Written instruction
Rename "point_idx" to "point_id" throughout the material below. Reproduce everything else as it stands.

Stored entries
= = = = = = =
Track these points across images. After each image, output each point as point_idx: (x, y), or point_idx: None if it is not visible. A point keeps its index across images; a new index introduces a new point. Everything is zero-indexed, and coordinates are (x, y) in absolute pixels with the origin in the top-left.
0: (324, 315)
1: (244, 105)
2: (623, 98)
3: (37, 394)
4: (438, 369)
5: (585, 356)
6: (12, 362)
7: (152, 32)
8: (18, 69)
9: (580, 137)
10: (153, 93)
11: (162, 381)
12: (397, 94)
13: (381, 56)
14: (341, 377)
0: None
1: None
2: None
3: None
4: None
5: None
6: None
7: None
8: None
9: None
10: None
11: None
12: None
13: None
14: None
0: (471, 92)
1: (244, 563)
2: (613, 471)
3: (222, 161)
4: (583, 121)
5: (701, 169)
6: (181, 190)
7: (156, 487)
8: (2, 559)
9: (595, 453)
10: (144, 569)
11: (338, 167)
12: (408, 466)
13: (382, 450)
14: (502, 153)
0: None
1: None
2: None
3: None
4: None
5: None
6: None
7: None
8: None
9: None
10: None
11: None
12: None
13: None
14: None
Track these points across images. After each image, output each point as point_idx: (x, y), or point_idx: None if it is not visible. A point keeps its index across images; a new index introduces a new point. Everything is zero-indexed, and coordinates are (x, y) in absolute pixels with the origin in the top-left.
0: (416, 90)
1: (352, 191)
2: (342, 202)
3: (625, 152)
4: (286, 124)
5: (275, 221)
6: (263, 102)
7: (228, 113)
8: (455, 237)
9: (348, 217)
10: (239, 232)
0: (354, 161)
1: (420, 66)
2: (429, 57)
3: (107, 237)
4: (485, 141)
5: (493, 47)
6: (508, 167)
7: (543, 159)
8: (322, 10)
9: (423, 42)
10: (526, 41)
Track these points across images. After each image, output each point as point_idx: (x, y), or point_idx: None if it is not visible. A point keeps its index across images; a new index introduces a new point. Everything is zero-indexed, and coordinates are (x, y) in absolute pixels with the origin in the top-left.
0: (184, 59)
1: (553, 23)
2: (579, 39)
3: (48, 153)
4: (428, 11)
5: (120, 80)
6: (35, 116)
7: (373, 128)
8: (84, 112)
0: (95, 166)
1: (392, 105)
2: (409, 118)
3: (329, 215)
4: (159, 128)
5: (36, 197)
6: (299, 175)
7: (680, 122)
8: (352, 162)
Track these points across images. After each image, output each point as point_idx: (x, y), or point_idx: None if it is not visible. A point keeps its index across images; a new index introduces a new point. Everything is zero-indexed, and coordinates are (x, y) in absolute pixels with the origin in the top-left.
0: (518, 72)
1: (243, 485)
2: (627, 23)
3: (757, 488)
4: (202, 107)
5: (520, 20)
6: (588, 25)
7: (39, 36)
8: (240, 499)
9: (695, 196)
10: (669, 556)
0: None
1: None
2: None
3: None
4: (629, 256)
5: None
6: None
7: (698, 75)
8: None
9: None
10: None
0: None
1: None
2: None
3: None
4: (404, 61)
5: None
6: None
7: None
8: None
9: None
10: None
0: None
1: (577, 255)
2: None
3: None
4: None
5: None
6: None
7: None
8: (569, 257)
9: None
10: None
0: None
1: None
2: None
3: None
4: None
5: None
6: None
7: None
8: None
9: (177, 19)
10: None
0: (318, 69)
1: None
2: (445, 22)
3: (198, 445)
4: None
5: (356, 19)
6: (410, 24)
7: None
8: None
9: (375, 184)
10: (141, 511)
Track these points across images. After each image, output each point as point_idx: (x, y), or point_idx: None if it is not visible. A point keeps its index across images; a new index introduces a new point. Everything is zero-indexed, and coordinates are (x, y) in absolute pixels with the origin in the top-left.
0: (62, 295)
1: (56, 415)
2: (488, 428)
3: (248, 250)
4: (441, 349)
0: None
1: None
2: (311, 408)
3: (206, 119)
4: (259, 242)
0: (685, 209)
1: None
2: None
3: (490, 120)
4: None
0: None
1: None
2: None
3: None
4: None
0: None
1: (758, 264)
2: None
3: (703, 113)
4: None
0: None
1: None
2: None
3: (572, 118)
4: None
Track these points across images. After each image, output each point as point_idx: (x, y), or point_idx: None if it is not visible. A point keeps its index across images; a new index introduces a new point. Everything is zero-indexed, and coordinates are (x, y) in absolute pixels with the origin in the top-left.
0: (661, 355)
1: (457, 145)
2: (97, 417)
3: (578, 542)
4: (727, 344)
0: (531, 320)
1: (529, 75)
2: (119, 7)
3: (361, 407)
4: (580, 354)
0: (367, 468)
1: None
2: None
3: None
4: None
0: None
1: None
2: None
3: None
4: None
= = = = = = =
Exercise result
Track these points across images. After each image, output each point as point_id: (x, y), or point_id: None if it is not visible. A point keeps its index across images; a new index introduces a new point. Everything is zero-indexed, and coordinates are (x, y) in absolute pixels with the origin in the top-left.
0: (324, 315)
1: (244, 105)
2: (623, 98)
3: (37, 394)
4: (438, 369)
5: (585, 356)
6: (12, 362)
7: (152, 32)
8: (18, 69)
9: (580, 137)
10: (153, 93)
11: (162, 381)
12: (397, 94)
13: (381, 56)
14: (341, 377)
0: None
1: None
2: None
3: None
4: None
5: None
6: None
7: None
8: None
9: None
10: None
11: None
12: None
13: None
14: None
0: (471, 92)
1: (244, 563)
2: (613, 471)
3: (222, 161)
4: (583, 121)
5: (701, 169)
6: (181, 190)
7: (156, 487)
8: (2, 559)
9: (595, 453)
10: (144, 569)
11: (338, 167)
12: (408, 466)
13: (382, 450)
14: (502, 153)
0: None
1: None
2: None
3: None
4: None
5: None
6: None
7: None
8: None
9: None
10: None
11: None
12: None
13: None
14: None
Track these points across images. After each image, output each point as point_id: (x, y), or point_id: None if it is not visible. A point keeps its index across images; a new index introduces a new point. Everything is zero-indexed, and coordinates are (x, y) in absolute pixels with the origin in the top-left.
0: (416, 90)
1: (352, 191)
2: (342, 202)
3: (625, 152)
4: (286, 124)
5: (275, 221)
6: (263, 102)
7: (228, 113)
8: (455, 237)
9: (348, 217)
10: (239, 232)
0: (354, 161)
1: (420, 66)
2: (429, 57)
3: (107, 237)
4: (485, 141)
5: (493, 47)
6: (508, 167)
7: (543, 159)
8: (322, 10)
9: (423, 42)
10: (526, 41)
Track these points across images. After each image, output each point as point_id: (x, y), or point_id: None if it is not visible. A point keeps its index across images; a new index introduces a new point. Everything is zero-indexed, and coordinates are (x, y) in absolute pixels with the origin in the top-left.
0: (184, 59)
1: (553, 23)
2: (579, 39)
3: (48, 153)
4: (428, 11)
5: (120, 80)
6: (35, 116)
7: (373, 128)
8: (84, 112)
0: (95, 166)
1: (392, 105)
2: (409, 118)
3: (329, 215)
4: (159, 128)
5: (36, 197)
6: (299, 175)
7: (680, 122)
8: (352, 162)
Track these points across images. After each image, output each point as point_id: (x, y), or point_id: None if it is not visible. A point keeps its index across images; a new index introduces a new point. Everything is zero-indexed, and coordinates are (x, y) in absolute pixels with the origin in the top-left.
0: (518, 72)
1: (243, 485)
2: (627, 23)
3: (757, 488)
4: (202, 107)
5: (520, 20)
6: (588, 25)
7: (39, 36)
8: (240, 499)
9: (695, 196)
10: (669, 556)
0: None
1: None
2: None
3: None
4: (629, 256)
5: None
6: None
7: (698, 75)
8: None
9: None
10: None
0: None
1: None
2: None
3: None
4: (404, 61)
5: None
6: None
7: None
8: None
9: None
10: None
0: None
1: (577, 255)
2: None
3: None
4: None
5: None
6: None
7: None
8: (569, 257)
9: None
10: None
0: None
1: None
2: None
3: None
4: None
5: None
6: None
7: None
8: None
9: (177, 19)
10: None
0: (318, 69)
1: None
2: (445, 22)
3: (198, 445)
4: None
5: (356, 19)
6: (410, 24)
7: None
8: None
9: (375, 184)
10: (141, 511)
Track these points across images. After each image, output each point as point_id: (x, y), or point_id: None if it is not visible. A point keeps its index across images; a new index introduces a new point. Everything is zero-indexed, and coordinates are (x, y) in absolute pixels with the origin in the top-left.
0: (62, 295)
1: (56, 415)
2: (488, 428)
3: (248, 250)
4: (441, 349)
0: None
1: None
2: (311, 408)
3: (206, 119)
4: (259, 242)
0: (685, 209)
1: None
2: None
3: (490, 120)
4: None
0: None
1: None
2: None
3: None
4: None
0: None
1: (758, 264)
2: None
3: (703, 113)
4: None
0: None
1: None
2: None
3: (572, 118)
4: None
Track these points across images. After each image, output each point as point_id: (x, y), or point_id: None if it is not visible. A point keeps its index across images; a new index introduces a new point. Everything is zero-indexed, and coordinates are (x, y) in absolute pixels with the origin in the top-left.
0: (661, 355)
1: (457, 145)
2: (97, 417)
3: (578, 542)
4: (727, 344)
0: (531, 320)
1: (529, 75)
2: (119, 7)
3: (361, 407)
4: (580, 354)
0: (367, 468)
1: None
2: None
3: None
4: None
0: None
1: None
2: None
3: None
4: None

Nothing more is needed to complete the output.